The proposal has been made by Comoros, France, Madagascar, Mauritius, Mozambique, the Seychelles, South Africa and Tanzania, having been given impetus by work conducted by the World Bank.
ICS Director Marine, John Murray said : “ICS is very concerned with this proposal for a new recommended route in international waters which will result in all vessels following the same proposed track. This will increase the risk of collision to the hundreds of ships that would be using the scheme at any one time, particularly given the current lack of Vessel Traffic Services in the region. The concept could also set an unwelcome precedent for the management of deep sea navigation elsewhere, and will require very careful consideration by IMO.”
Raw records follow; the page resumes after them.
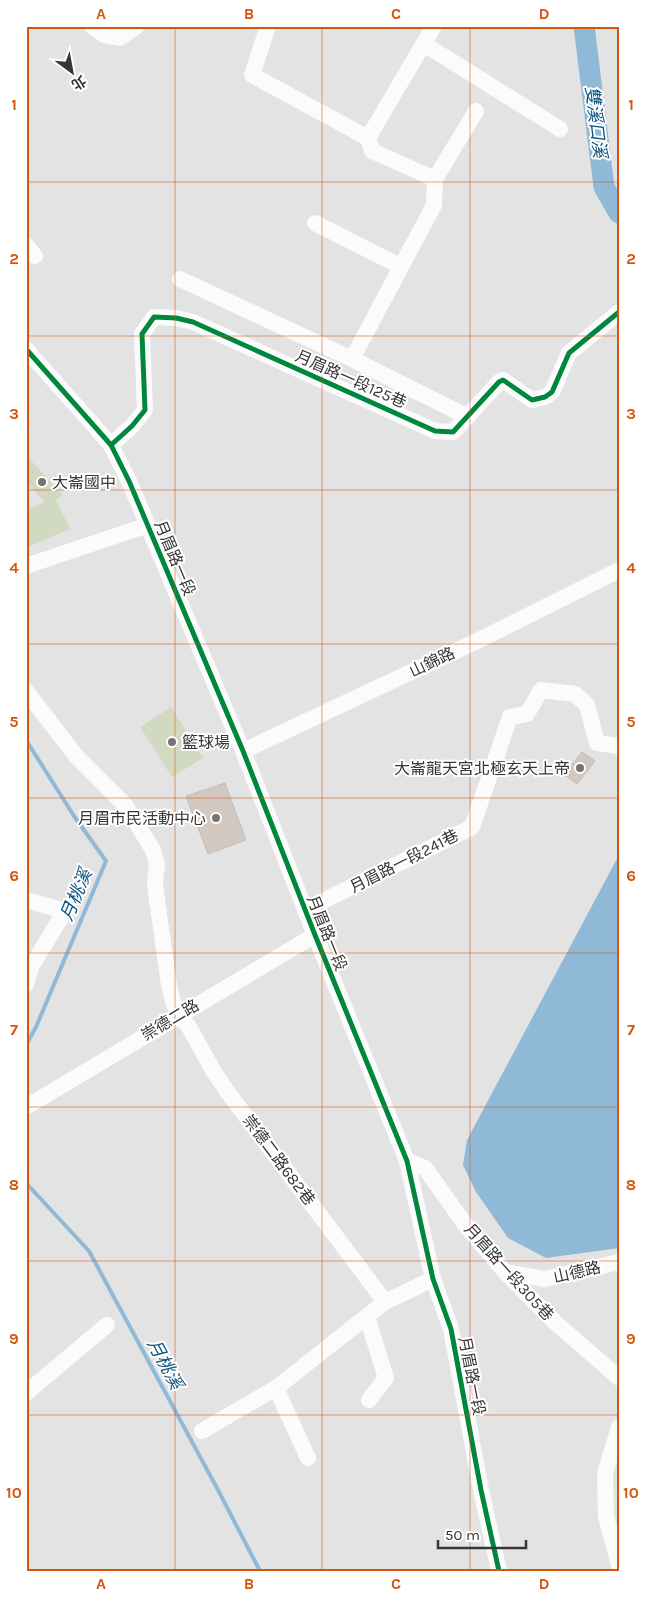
<svg xmlns="http://www.w3.org/2000/svg" width="645" height="1597" viewBox="0 0 645 1597" font-family="Karla,'Noto Sans TC',sans-serif">
	<style>
		.green { fill: #d2d9c1 }
		.water { fill: #8fb9d7 }
		.lines { fill: none; stroke-linecap: round; stroke-linejoin: round }
		.stream { stroke: #8fb9d7; stroke-width: 4 }
		.river { stroke: #8fb9d7; stroke-width: 21 }
		.building { fill: #d3c8c0; stroke: #c0c0c0 }
		.minor { stroke: #fbfbfb; stroke-width: 16 }
		.cycleway-casing { stroke: #fff; stroke-width: 8 }
		.cycleway { stroke: #00873e; stroke-width: 5 }
		.grid { fill: none; stroke: #d65610; stroke-width: 1; stroke-opacity: 0.55 }
		.poi-dot { fill: #737373; stroke: #fff; stroke-width: 2 }
		.labels { text-anchor: middle; dominant-baseline: central; stroke-width: 4; stroke-linejoin: round; paint-order: stroke }
		.street-label { font-size: 16px; fill: #363637; stroke: #fff }
		.poi-label { font-size: 16px; fill: #363637; stroke: #fff; text-anchor: start }
		.water-label { font-size: 18px; font-style: italic; fill: #0d557f; stroke: #fff }
		.neatline { fill: none; stroke: #d65610; stroke-width: 2 }
		.grid-label { font-size: 16px; text-anchor: middle; font-weight: bold; fill: #d65610 }
	</style>
	<rect width="100%" height="100%" fill="#e3e3e3"/>
	<g class="green">
		<path d="M 26,455 L 62,495 L 56,500 L 70,529 L 26,548 L 26,510 L 45,502 L 26,482 Z"/>
		<path d="M 171,707 L 203,758 L 172,777 L 140,727 Z"/>
	</g>
	<path class="water" d="M 619,855 L 619,1248 L 546,1258 L 508,1238 L 476,1192 L 463,1165 L 467,1140 Z"/>
	<g class="lines">
		<g class="stream">
			<path d="M 26,740 L 74,816 L 106,861 L 36,1027 L 26,1045"/>
			<path d="M 26,1183 L 89,1251 L 218,1490 L 260,1571"/>
		</g>
		<path class="river" d="M 584,26 L 604,187 L 619,213"/>
	</g>
	<g class="building">
		<path d="M 582,752 L 595,761 L 577,784 L 564,774 Z"/>
		<path d="M 225,783 L 246,840 L 208,854 L 186,796 Z"/>
	</g>
	<g class="lines">
		<g class="minor">
			<path d="M 92,26 L 104,35 L 120,38 L 137,26"/>
			<path d="M 268,26 L 252,75 L 368,138 L 434,26"/>
			<path d="M 424,44 L 560,129"/>
			<path d="M 368,138 L 372,151 L 435,179 L 476,111"/>
			<path d="M 315,223 L 400,266"/>
			<path d="M 26,245 L 35,256"/>
			<path d="M 180,279 L 352,359 L 468,417"/>
			<path d="M 26,349 L 111,445 L 129,481 L 243,751 L 315,935 L 407,1161 L 433,1279 L 451,1329 L 481,1490 L 499,1571"/>
			<path d="M 352,359 L 434,205 L 435,179"/>
			<path d="M 111,445 L 132,426 L 145,410 L 142,334 L 154,317 L 176,318 L 193,322 L 435,431 L 453,432 L 499,382 L 503,380 L 532,400 L 545,397 L 552,392 L 569,353 L 619,312"/>
			<path d="M 26,566 L 148,525"/>
			<path d="M 26,691 L 76,756 L 125,805 L 153,850 L 157,864 L 155,881 L 157,900 L 169,985 L 173,1002 L 179,1015 L 189,1027 L 214,1072 L 229,1094 L 385,1302"/>
			<path d="M 243,751 L 477,641 L 619,570"/>
			<path d="M 26,900 L 65,911 L 31,967 L 26,984"/>
			<path d="M 305,910 L 472,827 L 510,717 L 527,714 L 541,690 L 575,694 L 587,705 L 597,743 L 619,746"/>
			<path d="M 26,1107 L 315,935"/>
			<path d="M 407,1161 L 425,1168 L 467,1227 L 505,1272 L 557,1324 L 619,1378"/>
			<path d="M 505,1272 L 545,1279 L 619,1262"/>
			<path d="M 367,1317 L 386,1378 L 369,1400"/>
			<path d="M 276,1388 L 308,1458"/>
			<path d="M 26,1393 L 107,1325"/>
			<path d="M 619,1427 L 605,1473 L 606,1517 L 619,1565"/>
			<path d="M 202,1431 L 276,1388 L 385,1302 L 433,1279"/>
		</g>
		<g class="cycleway-casing">
			<g id="cycleway">
				<path d="M 26,349 L 111,445 L 129,481 L 243,751 L 315,935 L 407,1161 L 433,1279 L 451,1329 L 481,1490 L 499,1571"/>
				<path d="M 111,445 L 132,426 L 145,410 L 142,334 L 154,317 L 176,318 L 193,322 L 435,431 L 453,432 L 499,382 L 503,380 L 532,400 L 545,397 L 552,392 L 569,353 L 619,312"/>
			</g>
		</g>
		<use href="#cycleway" class="cycleway"/>
	</g>
	<path class="grid" d="M 175,26 L 175,1571M 322,26 L 322,1571M 470,26 L 470,1571M 26,182 L 619,182M 26,336 L 619,336M 26,490 L 619,490M 26,644 L 619,644M 26,798 L 619,798M 26,953 L 619,953M 26,1107 L 619,1107M 26,1261 L 619,1261M 26,1415 L 619,1415"/>
	<g class="poi-dot">
		<circle cx="42" cy="482" r="5"/>
		<circle cx="172" cy="742" r="5"/>
		<circle cx="580" cy="768" r="5"/>
		<circle cx="216" cy="818" r="5"/>
	</g>
	<g class="labels">
		<g class="street-label">
			<text transform="translate(351 379) rotate(24)">月眉路一段125巷</text>
			<text transform="translate(175 558) rotate(67)">月眉路一段</text>
			<text transform="translate(432 662) rotate(-25)">山錦路</text>
			<text transform="translate(404 861) rotate(-27)">月眉路一段241巷</text>
			<text transform="translate(327 933) rotate(68)">月眉路一段</text>
			<text transform="translate(170 1020) rotate(-31)">崇德二路</text>
			<text transform="translate(279 1160) rotate(53)">崇德二路682巷</text>
			<text transform="translate(509 1272) rotate(48)">月眉路一段305巷</text>
			<text transform="translate(577 1272) rotate(-13)">山德路</text>
			<text transform="translate(472 1376) rotate(79)">月眉路一段</text>
		</g>
		<g class="poi-label">
			<text x="52" y="482">大崙國中</text>
			<text x="182" y="742">籃球場</text>
			<text x="570" y="768" text-anchor="end">大崙龍天宮北極玄天上帝</text>
			<text x="206" y="818" text-anchor="end">月眉市民活動中心</text>
		</g>
		<g class="water-label">
			<text transform="translate(596 122) rotate(83)">雙溪口溪</text>
			<text transform="translate(76 895) rotate(-67)">月桃溪</text>
			<text transform="translate(165 1364) rotate(62)">月桃溪</text>
		</g>
	</g>
	<rect width="645" height="1597" fill="none" stroke="#ffffff" stroke-width="55"/>
	<g transform="translate(72 72) rotate(148)" stroke="#ffffff" stroke-width="4" paint-order="stroke">
	<path d="M0-4L9 19L0 12L-9 19Z" fill="#363637"/>
	<text y="-8" font-size="14" font-weight="bold" text-anchor="middle" fill="#363637">北</text>
	</g>
	<path d="M438 1540v8h88v-8" fill="none" stroke="#363637" stroke-width="2.5"/>
	<text x="445" y="1540" font-size="15" fill="#363637" stroke="#ffffff" stroke-width="4" paint-order="stroke">50 m</text>
	<rect x="28" y="28" width="590" height="1542" class="neatline"/>
	<g class="grid-label">
		<text x="101" y="19">A</text>
		<text x="249" y="19">B</text>
		<text x="396" y="19">C</text>
		<text x="544" y="19">D</text>
		<text x="14" y="110">1</text>
		<text x="631" y="110">1</text>
		<text x="14" y="264">2</text>
		<text x="631" y="264">2</text>
		<text x="14" y="419">3</text>
		<text x="631" y="419">3</text>
		<text x="14" y="573">4</text>
		<text x="631" y="573">4</text>
		<text x="14" y="727">5</text>
		<text x="631" y="727">5</text>
		<text x="14" y="881">6</text>
		<text x="631" y="881">6</text>
		<text x="14" y="1035">7</text>
		<text x="631" y="1035">7</text>
		<text x="14" y="1190">8</text>
		<text x="631" y="1190">8</text>
		<text x="14" y="1344">9</text>
		<text x="631" y="1344">9</text>
		<text x="14" y="1498">10</text>
		<text x="631" y="1498">10</text>
		<text x="101" y="1589">A</text>
		<text x="249" y="1589">B</text>
		<text x="396" y="1589">C</text>
		<text x="544" y="1589">D</text>
	</g>
</svg>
John Murray added “The compelling need for this proposed measure remains clear and no statistical evidence has been provided regarding shipping casualties or near misses in the Mozambique Channel. This omission makes it particularly difficult to quantify the anticipated benefit that the proposal would deliver.”
The main aim of the proposal is advised to be a reduction to the risk of collision and grounding in the Mozambique Channel. However, despite vessels favouring certain routes, shipping currently is free to use the entire width of the Channel, which is in international waters. The proposed measure would seek to concentrate shipping into very restricted lanes and could potentially increase the risk of collision.
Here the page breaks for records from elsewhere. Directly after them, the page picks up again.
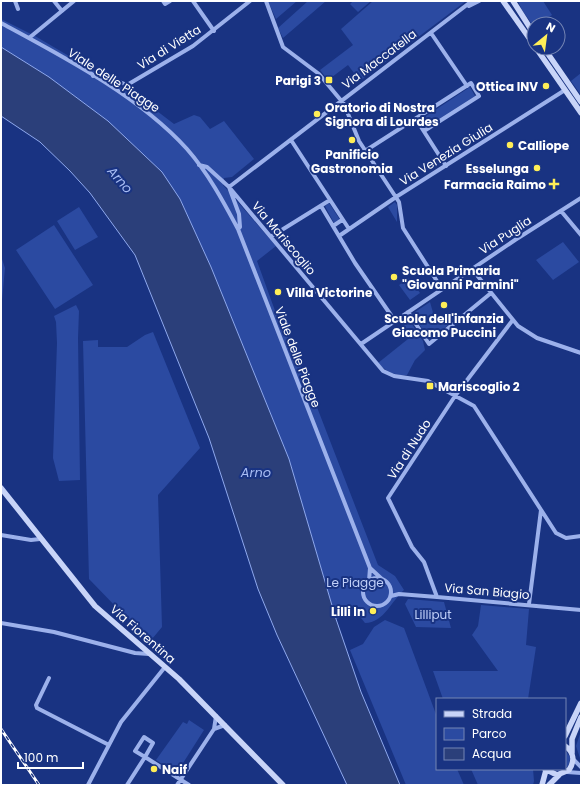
<svg xmlns="http://www.w3.org/2000/svg" width="582" height="786" viewBox="0 0 582 786" font-family="Poppins,sans-serif">
  <rect width="100%" height="100%" fill="#193382"/>
  <path fill="#2b4aa1" d="M268 1H297L276 19Z
    M308 1H326L283 38 278 28Z
    M353 1H371L358 12 350 4Z
    M373 1H466L360 81 348 65 328 80 320 70 353 45 341 29Z
    M518 1H543L552 15 538 24H534V27L522 10Z
    M1 19 35 36 140 98 174 124 194 115 200 117 210 129 224 121 254 159 232 177 224 178 223 185 276 246 257 261 278 319 280 318 303 371 378 565 395 576 404 590C392 600 384 623 365 623L357 613 336 619 289 459 211 267 180 199 108 121 49 77 1 47Z
    M581 73V95L571 81Z
    M470 87 475 96 425 128 420 120Z
    M395 202 397 205V222L388 207Z
    M329 203 340 220 334 223 325 206Z
    M79 207 98 237 75 250 57 221Z
    M54 225 93 285 55 309 16 250Z
    M563 242 579 262 553 280 536 260Z
    M1 256 5 268 1 311Z
    M409 278 420 293 410 300 399 285Z
    M430 302 436 323 459 316 430 340 412 314Z
    M76 305 79 311 78 338 80 480 59 481 53 458 57 343 56 322 54 316Z
    M406 318H408L423 341 425 350 415 360 407 375C396 376 386 372 378 363L408 339 409 336 400 323Z
    M153 332 200 448 158 495 162 627 152 639 120 611 89 579 83 341 98 340V347H127L145 335Z
    M408 599 444 602 451 628 416 627 405 604Z
    M481 605 529 609 526 645 536 647 528 699H443L433 671H498L472 635 478 626Z
    M385 620 404 628 437 717V769H457L464 785H406L350 650 363 644 374 627Z
    M189 720 204 730 178 771 181 772 179 775 156 760 183 722 187 724Z
    M581 731V761L576 746Z
    M565 750 570 757C570 770 561 773 550 769H565Z
    M471 769H533L534 781 533 785H478Z"/>
  <path fill="#2b3f7a" stroke="#8fa9ee" d="M1 47 49 77 108 121 162 172 180 199 211 267 289 459 336 619 361 692 400 785H347L277 635 258 589 209 438 135 255 90 193 70 171 40 142 1 116Z"/>
  <g fill="none" stroke-linecap="round" stroke-linejoin="round">
    <path stroke="#9cb1eb" stroke-width="4" d="M15 1 18 9
      M54 1 62 11
      M163 1 165 4 170 1
      M193 1 214 31
      M266 1 283 47 319 74 344 104 359 141 399 202 403 228 442 289
      M469 6 479 1
      M1 23C64 57 139 96 187 149 208 173 223 201 238 229L370 568 383 580
      M431 33 467 86
      M29 38 74 1
      M93 76 98 73 127 85 193 46 250 1
      M416 119 446 166
      M291 140 349 229
      M365 151 471 83 479 96 424 131
      M199 165 207 167 229 187 383 371 394 376 428 381 474 406 556 533 566 538 581 536
      M229 187 472 1
      M229 187 239 214 240 227 238 229
      M321 206 355 263 395 321
      M561 211 581 235
      M333 226 342 220
      M272 236 330 200
      M339 236 396 197 565 90
      M472 269 518 326 537 338 581 353
      M408 312 429 344 491 293
      M361 344 515 240 581 198
      M1 535 31 540 40 539
      M363 592a14 14 0 1 1 28 0a14 14 0 1 1-28 0Z
      M369 581 370 568
      M391 596 399 594 437 597 581 610
      M437 597 424 562 412 547 388 498 455 396 512 321
      M529 604 541 510
      M1 623 54 632 135 653 149 654
      M49 678 36 705 37 708 109 745
      M214 729 216 716
      M144 737 153 743 145 757 135 751Z
      M573 759 581 767
      M567 772 581 773
      M88 785 121 722 165 667
      M127 785 145 757 189 785
      M177 785 214 729 225 725"/>
    <path stroke="#c8d4f8" stroke-width="5.5" d="M503 1 534 45
      M513 1 534 34
      M536 48 581 113
      M544 48 581 102
      M1 488 95 606 179 679 283 785
      M565 736 581 703
      M572 753V739L581 717
      M545 769 557 775 569 770C575 761 574 752 565 746
      M542 785 546 770
      M549 785 559 775"/>
    <g stroke="#fff" stroke-width="3">
      <path id="rail" d="M1 729 39 785"/>
    </g>
    <use href="#rail" stroke="#193382" stroke-width="1.5" stroke-dasharray="4.5" stroke-linecap="butt"/>
  </g>
  <g fill="#ffee57" stroke="#193382" stroke-width="1.5">
    <rect x="325" y="76" width="8" height="8" rx="2"/>
    <circle cx="546" cy="86" r="4"/>
    <circle cx="317" cy="114" r="4"/>
    <circle cx="352" cy="140" r="4"/>
    <circle cx="510" cy="145" r="4"/>
    <circle cx="537" cy="168" r="4"/>
    <path d="M552 178h4v4h4v4h-4v4h-4v-4h-4v-4h4z"/>
    <circle cx="394" cy="277" r="4"/>
    <circle cx="278" cy="292" r="4"/>
    <circle cx="444" cy="305" r="4"/>
    <rect x="426" y="382" width="8" height="8" rx="2"/>
    <circle cx="373" cy="611" r="4"/>
    <circle cx="154" cy="769" r="4"/>
  </g>
  <g text-anchor="middle" dominant-baseline="central" stroke-width="4" stroke-linejoin="round" paint-order="stroke">
    <g font-size="12" fill="#fff" stroke="#193382">
      <text transform="translate(169 47) rotate(-32)">Via di Vietta</text>
      <text transform="translate(379 59) rotate(-37)">Via Maccatella</text>
      <text transform="translate(114 80) rotate(33)">Viale delle Piagge</text>
      <text transform="translate(446 154) rotate(-32)">Via Venezia Giulia</text>
      <text transform="translate(505 235) rotate(-33)">Via Puglia</text>
      <text transform="translate(284 238) rotate(50)">Via Mariscoglio</text>
      <text transform="translate(298 357) rotate(69)">Viale delle Piagge</text>
      <text transform="translate(409 449) rotate(-57)">Via di Nudo</text>
      <text transform="translate(487 591) rotate(5)">Via San Biagio</text>
      <text transform="translate(143 634) rotate(41)">Via Fiorentina</text>
    </g>
    <g font-size="12" font-weight="bold" fill="#fff" stroke="#193382" text-anchor="start">
      <text x="321" y="80" text-anchor="end">Parigi 3</text>
      <text x="538" y="86" text-anchor="end">Ottica INV</text>
      <text x="325" y="107">Oratorio di Nostra<tspan x="325" dy="14">Signora di Lourdes</tspan></text>
      <text x="518" y="145">Calliope</text>
      <text x="352" y="154" text-anchor="middle">Panificio<tspan x="352" dy="14">Gastronomia</tspan></text>
      <text x="529" y="168" text-anchor="end">Esselunga</text>
      <text x="546" y="184" text-anchor="end">Farmacia Raimo</text>
      <text x="402" y="270">Scuola Primaria<tspan x="402" dy="14">"Giovanni Parmini"</tspan></text>
      <text x="286" y="292">Villa Victorine</text>
      <text x="444" y="318" text-anchor="middle">Scuola dell'infanzia<tspan x="444" dy="14">Giacomo Puccini</tspan></text>
      <text x="438" y="386">Mariscoglio 2</text>
      <text x="365" y="611" text-anchor="end">Lilli In</text>
      <text x="162" y="769">Naif</text>
    </g>
    <g font-size="12" fill="#c1d0f9" stroke="#193382">
      <text x="355" y="582">Le Piagge</text>
      <text x="433" y="614">Lilliput</text>
    </g>
    <g font-size="13" font-style="italic" fill="#a8bcf3" stroke="#193382">
      <text transform="translate(120 180) rotate(49)">Arno</text>
      <text x="256" y="472">Arno</text>
    </g>
  </g>
  <rect width="582" height="786" fill="none" stroke="#ffffff" stroke-width="4"/>
  <rect x="436" y="698" width="130" height="72" fill="#193382" stroke="#7585b4"/>
  <rect x="444" y="711" width="20" height="6" fill="#c8d4f8" stroke="#7585b4"/>
  <text x="472" y="718" font-size="12" fill="#ffffff">Strada</text>
  <rect x="444" y="728" width="20" height="12" fill="#2b4aa1" stroke="#7585b4"/>
  <text x="472" y="738" font-size="12" fill="#ffffff">Parco</text>
  <rect x="444" y="748" width="20" height="12" fill="#2b3f7a" stroke="#7585b4"/>
  <text x="472" y="758" font-size="12" fill="#ffffff">Acqua</text>
  <g transform="translate(546 36) rotate(29)"><circle r="19" fill="#193382" stroke="#7585b4"/>
  <path d="M0-3L7 15L0 10L-7 15Z" fill="#ffee57"/>
  <text y="-6" font-size="11" font-weight="bold" text-anchor="middle" fill="#ffffff">N</text>
  </g>
  <path d="M18 762v6h65v-6" fill="none" stroke="#ffffff" stroke-width="2"/>
  <text x="24" y="762" font-size="12" fill="#ffffff" stroke="#193382" stroke-width="3" paint-order="stroke">100 m</text>
</svg>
Even at its narrowest point the Mozambique Channel is over 200 miles wide, and today many ships make use of this width and keep well away from the routes used by transiting tankers and similar vessels.
“Piracy of course is a major problem in this region, and the implications to safety and security of introducing such a routeing measure, in effect bunching ships together as they enter a high risk area, have also not been addressed by its supporters.” said John Murray.
ICS is co-ordinating with its member national shipowners’ associations to ensure that governments attending the IMO meeting will seriously question the proposal for a routing measure in Mozambique Channel.